Jim Kenna, the California Director of the U.S. Bureau of Land Management, told reporters on a conference call last Thursday that a new scientific report commissioned by the agency to study the environmental impacts of fracking has cleared the way for the leasing of public land to oil and gas companies in the Golden State.
Environmentalists, on the other hand, say that the report is anything but a solid basis on which to forge ahead with opening up more land to fracking.
“This report raises grave concerns about fracking pollution’s threat to California’s air and water,” says Kassie Siegel, director of the Center for Biological Diversity’s Climate Law Institute. “But it also highlights the fact that government officials have never collected the data needed to determine the extent of the damage in our state. Using this report as a basis for continued fracking in California is illogical and illegal.”
The report itself does not try and hide its own shortcomings. One section reads: “Investigators could not determine the groundwater quality near many hydraulic fracturing operations and found that existing data was insufficient to evaluate the extent to which contamination may have occurred.”

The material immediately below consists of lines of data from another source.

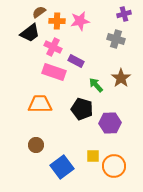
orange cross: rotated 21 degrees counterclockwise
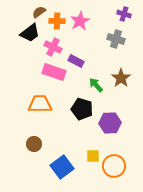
purple cross: rotated 32 degrees clockwise
pink star: rotated 18 degrees counterclockwise
brown circle: moved 2 px left, 1 px up
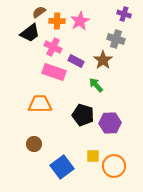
brown star: moved 18 px left, 18 px up
black pentagon: moved 1 px right, 6 px down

Another part of the report says: “No information could be found about the toxicity of about a third of the chemicals and few of the chemicals have been evaluated to see if animals or plants would be harmed by chronic exposure.”
The Center for Biological Diversity, along with the Sierra Club, sued the federal government last year, arguing that the Obama Administration had broken the law when it decided to lease some 2,500 acres of public lands in Monterey County to oil and gas companies without properly studying the environmental risks of fracking.

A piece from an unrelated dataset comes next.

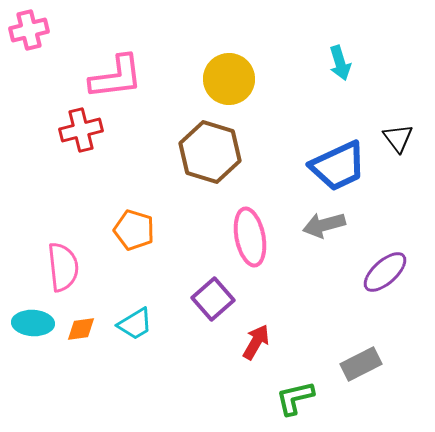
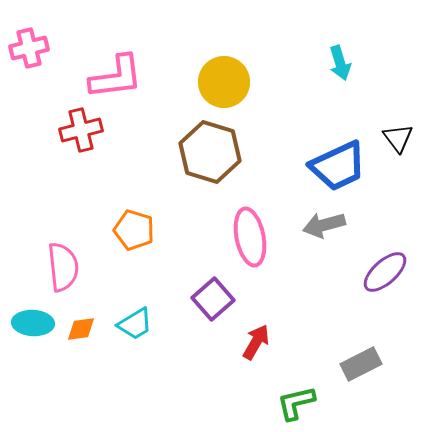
pink cross: moved 18 px down
yellow circle: moved 5 px left, 3 px down
green L-shape: moved 1 px right, 5 px down
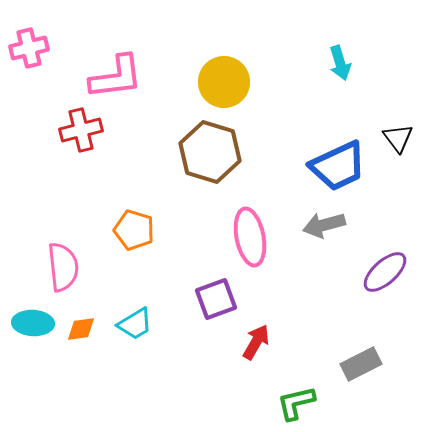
purple square: moved 3 px right; rotated 21 degrees clockwise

A federal judge agreed with the green groups and ordered a halt to the leases.
Aside from citing a significant lack of data on which to base their conclusions, the report’s authors at the California Council on Science and Technology also seemed to advise caution: “Current practice and testing requirements do not necessarily protect against adding produced water contaminated with hydraulic fracturing fluid to water used in agriculture,” they wrote.
Elsewhere, they issued an unequivocal warning that because fracking in California typically happens at especially shallow depths, there was more than enough cause for concern: “Hydraulic fracturing at shallow depths poses a greater potential risk to water resources because of its proximity to groundwater and the potential for fractures to intersect nearby aquifers.”
Nonetheless, the BLM, claiming the report found no evidence that fracking is dangerous, plans to begin leasing public lands again next year.